I think it's easiest to consider an example. For the sake of simplicity, let's assume vsync is off, and the driver never buffers more render commands than necessary, i.e. no more than one frame that isn't being processed currently.
Let's say calculating a single frame takes 10ms on the CPU, and 50ms for rendering on a single card.
Single card system:
010 - CPU finished first frame, GPU starts rendering
020 - driver has buffered one frame (#2) in the command buffer, stalls
060 - GPU finishes first frame displays it, starts second. Driver returns from stall. CPU captures user input for #3
# we're now in normal operation #
070 - CPU finished frame #3, driver stalls again
110 - GPU finishes frame #2, displays it, starts rendering third one. Driver returns from stall. CPU captures user input for #4
120 - CPU finishes #4, driver stalls
160 - GPU finishes frame #3, displays it, starts rendering #4. CPU captures user input and starts computing #5
170 - CPU finishes #5, driver stalls
210 - GPU finishes frame #4, displays it, starts #5
etc.
Now let's see. At 110, the CPU captures all the keypresses that happened during the 50ms before for frame #4. During that same time, 60 to 110, frame #1 became visible. At 210, frame #4 starts to become visible on screen (but it will take a full refresh cycle until completely visible). So you have at least two frames' time delay (100ms in this case) between keypress and visible response.
AFR system:
010 - CPU finished first frame. GPU1 starts rendering
020 - CPU finished second frame.

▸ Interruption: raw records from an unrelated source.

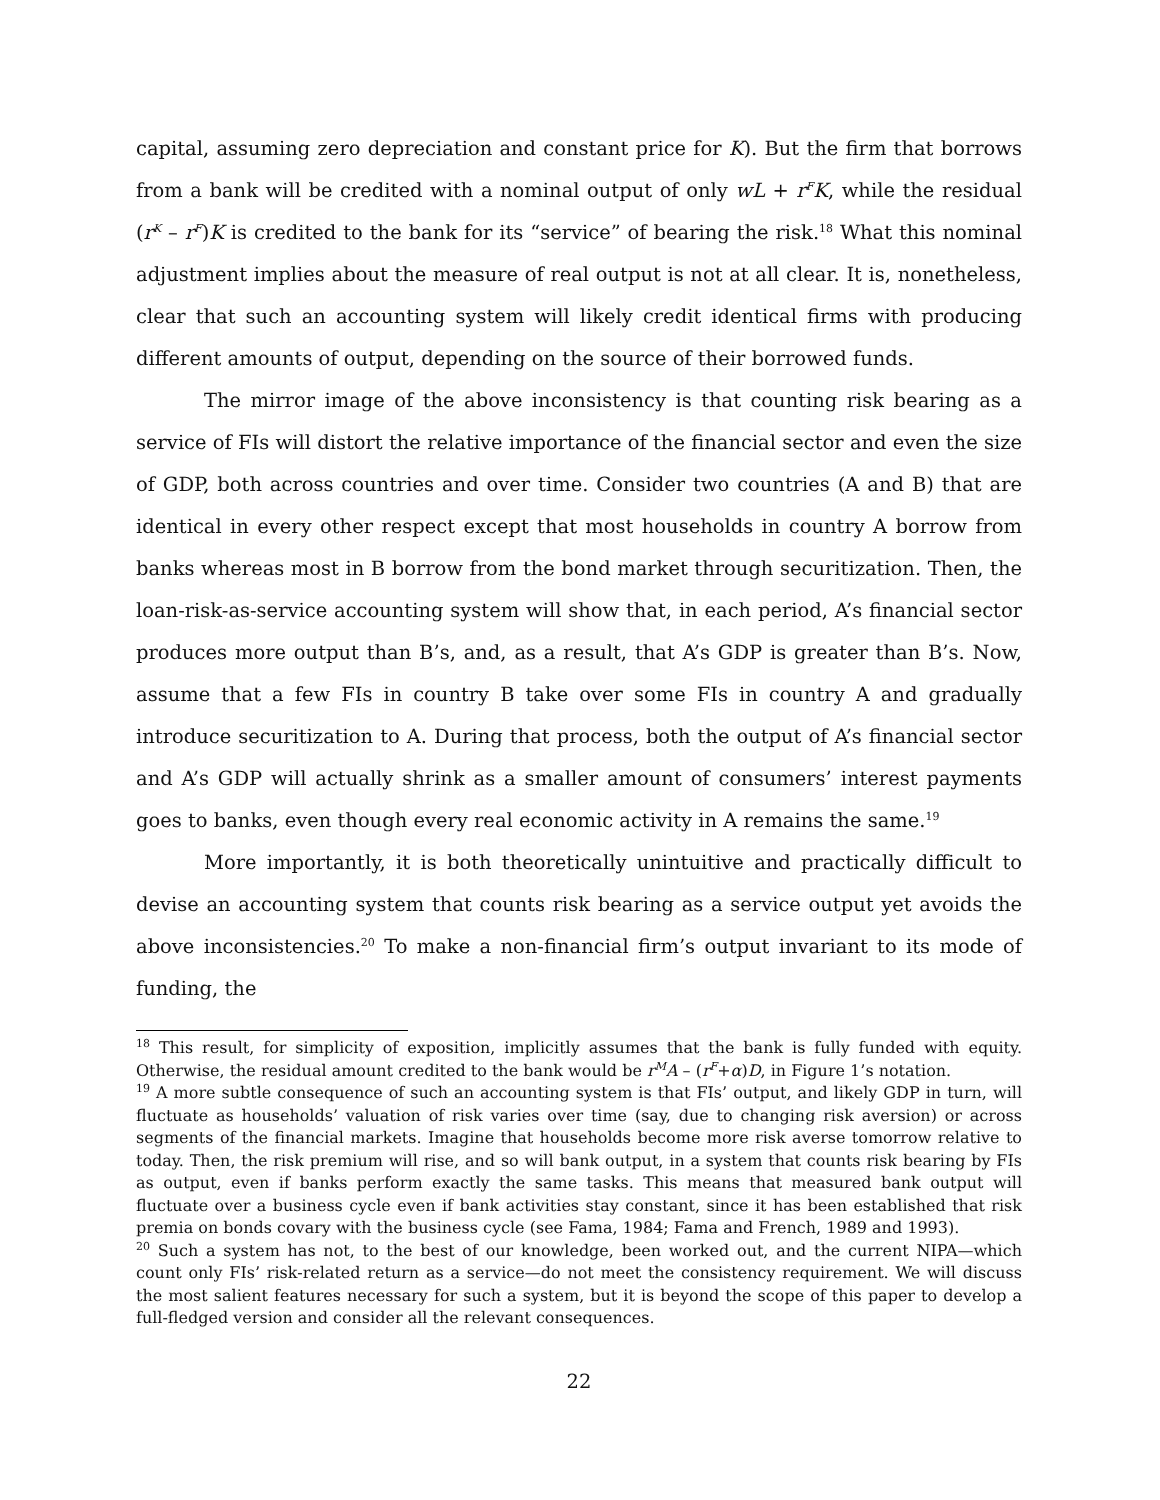capital, assuming zero depreciation and constant price for K). But the firm that borrows from a bank will be credited with a nominal output of only wL + r<sup>F</sup>K, while the residual (r<sup>K</sup> – r<sup>F</sup>)K is credited to the bank for its “service” of bearing the risk.<sup>18</sup> What this nominal adjustment implies about the measure of real output is not at all clear. It is, nonetheless, clear that such an accounting system will likely credit identical firms with producing different amounts of output, depending on the source of their borrowed funds.
The mirror image of the above inconsistency is that counting risk bearing as a service of FIs will distort the relative importance of the financial sector and even the size of GDP, both across countries and over time. Consider two countries (A and B) that are identical in every other respect except that most households in country A borrow from banks whereas most in B borrow from the bond market through securitization. Then, the loan-risk-as-service accounting system will show that, in each period, A’s financial sector produces more output than B’s, and, as a result, that A’s GDP is greater than B’s. Now, assume that a few FIs in country B take over some FIs in country A and gradually introduce securitization to A. During that process, both the output of A’s financial sector and A’s GDP will actually shrink as a smaller amount of consumers’ interest payments goes to banks, even though every real economic activity in A remains the same.<sup>19</sup>
More importantly, it is both theoretically unintuitive and practically difficult to devise an accounting system that counts risk bearing as a service output yet avoids the above inconsistencies.<sup>20</sup> To make a non-financial firm’s output invariant to its mode of funding, the
<sup>18</sup> This result, for simplicity of exposition, implicitly assumes that the bank is fully funded with equity. Otherwise, the residual amount credited to the bank would be r<sup>M</sup>A – (r<sup>F</sup>+α)D, in Figure 1’s notation.
<sup>19</sup> A more subtle consequence of such an accounting system is that FIs’ output, and likely GDP in turn, will fluctuate as households’ valuation of risk varies over time (say, due to changing risk aversion) or across segments of the financial markets. Imagine that households become more risk averse tomorrow relative to today. Then, the risk premium will rise, and so will bank output, in a system that counts risk bearing by FIs as output, even if banks perform exactly the same tasks. This means that measured bank output will fluctuate over a business cycle even if bank activities stay constant, since it has been established that risk premia on bonds covary with the business cycle (see Fama, 1984; Fama and French, 1989 and 1993).
<sup>20</sup> Such a system has not, to the best of our knowledge, been worked out, and the current NIPA—which count only FIs’ risk-related return as a service—do not meet the consistency requirement. We will discuss the most salient features necessary for such a system, but it is beyond the scope of this paper to develop a full-fledged version and consider all the relevant consequences.
22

GPU2 starts rendering
030 - CPU finished third frame. Driver stalls
060 - GPU1 finished #1, starts #3. CPU captures input, starts #4
070 - GPU2 finished #2. Knowing the rendering time of both frames, the driver (hopefully) attempts to balance frame distribution and delays displaying #2 for 15ms. CPU finished #4, driver stalls.
085 - display swaps to #2. GPU2 starts rendering #4. CPU starts #5
095 - CPU finished #5, driver stalls
110 - GPU1 finishes #3, starts #5. CPU starts #6
120 - CPU finishes #6, driver stalls
135 - GPU2 finishes #4, starts #6. CPU starts #7
145 - CPU finishes #7, driver stalls
160 - GPU1 finishes #5, starts #7. CPU starts #8
etc.
At 085, the CPU captures all the keypresses that happened during the 25ms before for frame #5. During that same time, 60 to 85, frame #1 became visible. At 160, frame #5 starts to become visible on screen (but it will take a full refresh cycle until completely visible). So you have at least three frames' time delay (75ms in this case) between keypress and visible response.
Overall, the relative latency will increase by one frame, but the absolute latency will actually go down.